## Problem a
According to the forum thread, where does Trouble stop for a beer after the descent?

Thanks Ridgetop. I have a few more pics from the trip that I might post.


----------



## Eiron (Sep 9, 2006)

Hi mmoose, you can never be sure what's going to happen at the tops of the passes around here. Keeping the camera in the rear pocket of my front bag made it easy to grab for shots "on the move." I just wish I'd taken the camera out more often!


----------



## Trouble (Apr 3, 2004)

*Rmnp*

We climb up Trail Ridge Road every summer around the 4th of July.
Usually rains on us up at the top and it's almost always windy.
THE best climb there is IMO. Taxes the lungs and legs. It only takes about 20 minutes to jam down...usually passing cars in the corners and then a stop in Grand Lake for a beer.


----------



## Beaker13 (Dec 23, 2009)

We ride up to Glen Haven (from Fort Collins) regularly. But only about once a year do we trek all the way up Trail Ridge. It's not really that tough of a climb (except that it goes on and on and on....) but the descent is SOOOO worth it. 

This year I got stuck behind a convoy of really slow moving cars and cars coming up so I couldn't pass from just above Many Parks curve down to Old Fall River road.... :mad2:


----------



## Mr. Versatile (Nov 24, 2005)

## Problem b
Return each line of the listing that contains the string "Bohemia".

## The records
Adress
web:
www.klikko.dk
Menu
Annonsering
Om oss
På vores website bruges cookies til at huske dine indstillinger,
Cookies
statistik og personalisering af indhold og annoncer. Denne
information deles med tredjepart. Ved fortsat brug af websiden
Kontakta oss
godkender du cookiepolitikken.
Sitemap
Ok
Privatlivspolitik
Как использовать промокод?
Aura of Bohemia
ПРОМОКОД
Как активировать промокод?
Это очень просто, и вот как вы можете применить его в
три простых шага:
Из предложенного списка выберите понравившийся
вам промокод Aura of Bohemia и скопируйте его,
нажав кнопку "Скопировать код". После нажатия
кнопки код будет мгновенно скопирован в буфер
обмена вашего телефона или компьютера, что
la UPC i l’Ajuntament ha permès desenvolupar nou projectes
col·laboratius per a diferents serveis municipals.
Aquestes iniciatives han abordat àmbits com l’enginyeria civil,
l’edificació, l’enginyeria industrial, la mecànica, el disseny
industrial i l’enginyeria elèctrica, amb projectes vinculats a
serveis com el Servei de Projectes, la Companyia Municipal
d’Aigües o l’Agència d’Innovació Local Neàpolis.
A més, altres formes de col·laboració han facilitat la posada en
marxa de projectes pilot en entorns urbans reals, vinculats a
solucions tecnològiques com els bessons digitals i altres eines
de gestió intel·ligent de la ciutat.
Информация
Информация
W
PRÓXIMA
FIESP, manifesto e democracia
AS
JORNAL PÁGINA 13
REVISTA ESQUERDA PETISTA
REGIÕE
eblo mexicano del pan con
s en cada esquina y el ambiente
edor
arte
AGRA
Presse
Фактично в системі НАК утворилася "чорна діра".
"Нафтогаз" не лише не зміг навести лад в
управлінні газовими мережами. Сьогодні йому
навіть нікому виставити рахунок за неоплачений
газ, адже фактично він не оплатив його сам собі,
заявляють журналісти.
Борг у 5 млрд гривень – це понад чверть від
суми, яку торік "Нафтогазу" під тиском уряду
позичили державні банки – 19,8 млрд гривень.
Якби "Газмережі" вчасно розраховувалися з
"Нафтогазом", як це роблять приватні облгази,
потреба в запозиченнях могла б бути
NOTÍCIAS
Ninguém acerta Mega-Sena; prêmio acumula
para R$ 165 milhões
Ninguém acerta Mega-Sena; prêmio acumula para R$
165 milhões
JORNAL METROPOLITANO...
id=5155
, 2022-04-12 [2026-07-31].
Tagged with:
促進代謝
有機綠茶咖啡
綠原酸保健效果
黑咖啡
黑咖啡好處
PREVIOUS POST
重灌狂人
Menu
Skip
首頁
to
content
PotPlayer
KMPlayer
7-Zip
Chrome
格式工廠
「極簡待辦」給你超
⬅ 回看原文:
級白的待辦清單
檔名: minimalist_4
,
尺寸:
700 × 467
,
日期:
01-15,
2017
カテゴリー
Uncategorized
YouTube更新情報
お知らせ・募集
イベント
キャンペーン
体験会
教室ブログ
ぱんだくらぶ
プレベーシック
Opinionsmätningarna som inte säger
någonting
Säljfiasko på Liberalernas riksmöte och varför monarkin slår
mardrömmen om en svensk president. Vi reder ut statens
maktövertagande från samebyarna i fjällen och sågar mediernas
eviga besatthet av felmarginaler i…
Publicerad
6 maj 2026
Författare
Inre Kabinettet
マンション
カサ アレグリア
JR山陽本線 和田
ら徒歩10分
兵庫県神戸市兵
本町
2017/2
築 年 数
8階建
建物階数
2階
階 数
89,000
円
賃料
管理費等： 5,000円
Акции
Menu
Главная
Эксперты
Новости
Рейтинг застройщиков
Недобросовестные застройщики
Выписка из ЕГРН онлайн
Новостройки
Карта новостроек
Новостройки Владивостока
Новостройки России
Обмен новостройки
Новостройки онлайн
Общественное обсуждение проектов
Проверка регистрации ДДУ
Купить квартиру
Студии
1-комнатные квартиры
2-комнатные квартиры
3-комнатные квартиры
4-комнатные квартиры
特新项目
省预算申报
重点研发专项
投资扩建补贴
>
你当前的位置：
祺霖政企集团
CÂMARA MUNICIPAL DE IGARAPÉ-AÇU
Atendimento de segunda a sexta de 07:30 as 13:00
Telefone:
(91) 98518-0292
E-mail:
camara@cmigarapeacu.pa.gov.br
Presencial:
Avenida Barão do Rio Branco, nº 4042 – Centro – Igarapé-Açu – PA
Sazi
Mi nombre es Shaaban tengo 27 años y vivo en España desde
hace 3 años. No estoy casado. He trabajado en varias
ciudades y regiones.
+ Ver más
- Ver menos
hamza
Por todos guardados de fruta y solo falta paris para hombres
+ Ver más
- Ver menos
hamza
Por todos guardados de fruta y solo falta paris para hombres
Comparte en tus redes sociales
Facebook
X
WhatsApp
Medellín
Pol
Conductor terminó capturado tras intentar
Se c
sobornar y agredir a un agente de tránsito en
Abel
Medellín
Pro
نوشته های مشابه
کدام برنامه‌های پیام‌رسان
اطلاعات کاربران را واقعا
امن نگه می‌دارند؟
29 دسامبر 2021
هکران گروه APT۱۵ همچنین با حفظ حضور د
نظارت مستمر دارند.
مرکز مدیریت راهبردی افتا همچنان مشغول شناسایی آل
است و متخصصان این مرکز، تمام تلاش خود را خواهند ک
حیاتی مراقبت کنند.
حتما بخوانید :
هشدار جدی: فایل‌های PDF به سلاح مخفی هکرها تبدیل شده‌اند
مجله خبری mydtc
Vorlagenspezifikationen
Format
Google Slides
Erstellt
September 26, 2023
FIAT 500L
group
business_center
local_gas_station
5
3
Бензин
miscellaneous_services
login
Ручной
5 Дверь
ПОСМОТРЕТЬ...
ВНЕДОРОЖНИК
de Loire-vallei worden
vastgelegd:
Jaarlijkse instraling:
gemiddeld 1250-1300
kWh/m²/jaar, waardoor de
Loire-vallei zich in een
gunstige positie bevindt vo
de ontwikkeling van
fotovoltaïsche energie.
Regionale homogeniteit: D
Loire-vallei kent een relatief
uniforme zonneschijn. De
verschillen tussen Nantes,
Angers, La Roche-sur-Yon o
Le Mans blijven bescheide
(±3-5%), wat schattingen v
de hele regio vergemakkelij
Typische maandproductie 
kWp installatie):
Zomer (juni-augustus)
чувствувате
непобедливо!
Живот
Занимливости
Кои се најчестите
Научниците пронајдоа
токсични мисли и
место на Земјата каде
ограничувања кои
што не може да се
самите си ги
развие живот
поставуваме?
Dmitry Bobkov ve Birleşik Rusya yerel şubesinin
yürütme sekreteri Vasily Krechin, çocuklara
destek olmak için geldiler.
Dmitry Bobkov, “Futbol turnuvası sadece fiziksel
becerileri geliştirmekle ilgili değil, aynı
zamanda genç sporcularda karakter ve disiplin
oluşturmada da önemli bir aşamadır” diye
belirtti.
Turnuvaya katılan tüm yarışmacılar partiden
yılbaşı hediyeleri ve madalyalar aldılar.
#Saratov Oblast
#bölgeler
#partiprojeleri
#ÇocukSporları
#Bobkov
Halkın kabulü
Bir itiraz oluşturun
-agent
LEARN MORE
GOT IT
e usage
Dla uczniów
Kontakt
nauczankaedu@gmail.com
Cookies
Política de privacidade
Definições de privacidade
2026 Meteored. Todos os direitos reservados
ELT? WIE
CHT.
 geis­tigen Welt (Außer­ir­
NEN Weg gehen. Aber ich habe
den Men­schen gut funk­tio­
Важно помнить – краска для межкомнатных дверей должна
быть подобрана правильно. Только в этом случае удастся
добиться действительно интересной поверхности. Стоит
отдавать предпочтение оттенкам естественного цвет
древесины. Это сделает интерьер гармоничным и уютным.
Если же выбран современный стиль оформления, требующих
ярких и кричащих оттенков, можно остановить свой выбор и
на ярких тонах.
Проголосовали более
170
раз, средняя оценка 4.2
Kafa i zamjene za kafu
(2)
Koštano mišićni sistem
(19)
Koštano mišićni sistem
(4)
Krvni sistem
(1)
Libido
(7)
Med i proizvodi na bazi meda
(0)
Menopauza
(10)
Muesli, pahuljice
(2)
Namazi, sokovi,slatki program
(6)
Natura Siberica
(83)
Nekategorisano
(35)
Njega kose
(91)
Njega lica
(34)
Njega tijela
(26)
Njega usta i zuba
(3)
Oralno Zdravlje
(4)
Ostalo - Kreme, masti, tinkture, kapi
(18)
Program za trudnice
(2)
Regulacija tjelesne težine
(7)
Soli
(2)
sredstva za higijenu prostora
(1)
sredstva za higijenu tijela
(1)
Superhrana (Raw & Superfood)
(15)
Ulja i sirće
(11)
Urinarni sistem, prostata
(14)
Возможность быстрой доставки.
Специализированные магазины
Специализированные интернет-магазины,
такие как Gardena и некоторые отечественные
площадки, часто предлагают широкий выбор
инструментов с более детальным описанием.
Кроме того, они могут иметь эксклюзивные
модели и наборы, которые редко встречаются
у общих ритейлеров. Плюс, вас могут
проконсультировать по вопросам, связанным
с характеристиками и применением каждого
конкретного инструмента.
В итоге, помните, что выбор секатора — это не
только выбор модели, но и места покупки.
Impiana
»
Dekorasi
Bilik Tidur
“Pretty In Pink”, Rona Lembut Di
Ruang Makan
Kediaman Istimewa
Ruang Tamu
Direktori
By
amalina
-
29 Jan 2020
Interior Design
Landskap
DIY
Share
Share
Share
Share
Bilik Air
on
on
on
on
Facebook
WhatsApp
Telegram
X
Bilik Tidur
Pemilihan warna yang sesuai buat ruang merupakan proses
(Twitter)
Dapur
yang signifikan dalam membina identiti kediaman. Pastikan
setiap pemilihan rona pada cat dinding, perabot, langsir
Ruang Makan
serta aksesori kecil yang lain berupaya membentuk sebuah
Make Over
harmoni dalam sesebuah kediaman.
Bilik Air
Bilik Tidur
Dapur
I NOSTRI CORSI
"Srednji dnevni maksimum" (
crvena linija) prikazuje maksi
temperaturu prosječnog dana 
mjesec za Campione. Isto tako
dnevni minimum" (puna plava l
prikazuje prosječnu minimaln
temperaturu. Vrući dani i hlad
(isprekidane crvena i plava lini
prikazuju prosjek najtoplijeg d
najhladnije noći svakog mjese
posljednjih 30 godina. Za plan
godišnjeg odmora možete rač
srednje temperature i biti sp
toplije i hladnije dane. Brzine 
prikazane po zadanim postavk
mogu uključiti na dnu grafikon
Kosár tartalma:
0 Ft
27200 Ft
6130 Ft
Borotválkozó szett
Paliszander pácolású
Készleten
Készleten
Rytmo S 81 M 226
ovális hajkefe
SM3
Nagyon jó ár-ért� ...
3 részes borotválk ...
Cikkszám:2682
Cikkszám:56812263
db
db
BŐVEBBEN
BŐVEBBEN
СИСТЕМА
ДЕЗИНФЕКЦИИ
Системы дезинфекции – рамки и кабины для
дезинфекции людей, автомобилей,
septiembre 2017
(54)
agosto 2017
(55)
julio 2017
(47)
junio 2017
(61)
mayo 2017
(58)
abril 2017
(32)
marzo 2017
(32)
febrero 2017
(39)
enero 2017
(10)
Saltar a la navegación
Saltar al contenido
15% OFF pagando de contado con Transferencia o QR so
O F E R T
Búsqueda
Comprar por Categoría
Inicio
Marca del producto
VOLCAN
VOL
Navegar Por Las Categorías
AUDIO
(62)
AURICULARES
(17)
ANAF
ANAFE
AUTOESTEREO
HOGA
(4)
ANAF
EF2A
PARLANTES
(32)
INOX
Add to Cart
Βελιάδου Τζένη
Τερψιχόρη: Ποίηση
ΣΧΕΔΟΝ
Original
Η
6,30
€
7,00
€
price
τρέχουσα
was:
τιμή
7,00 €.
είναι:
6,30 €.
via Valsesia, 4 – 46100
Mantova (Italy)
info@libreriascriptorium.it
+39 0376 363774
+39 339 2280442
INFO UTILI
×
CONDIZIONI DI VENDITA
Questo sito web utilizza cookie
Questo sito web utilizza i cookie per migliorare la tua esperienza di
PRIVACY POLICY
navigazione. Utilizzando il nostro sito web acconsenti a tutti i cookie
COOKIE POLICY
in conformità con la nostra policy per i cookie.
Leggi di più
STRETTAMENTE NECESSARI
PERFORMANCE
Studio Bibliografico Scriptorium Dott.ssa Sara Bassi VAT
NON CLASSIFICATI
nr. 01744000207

## Response box a
Grand Lake

## Response box b
Aura of Bohemia
вам промокод Aura of Bohemia и скопируйте его,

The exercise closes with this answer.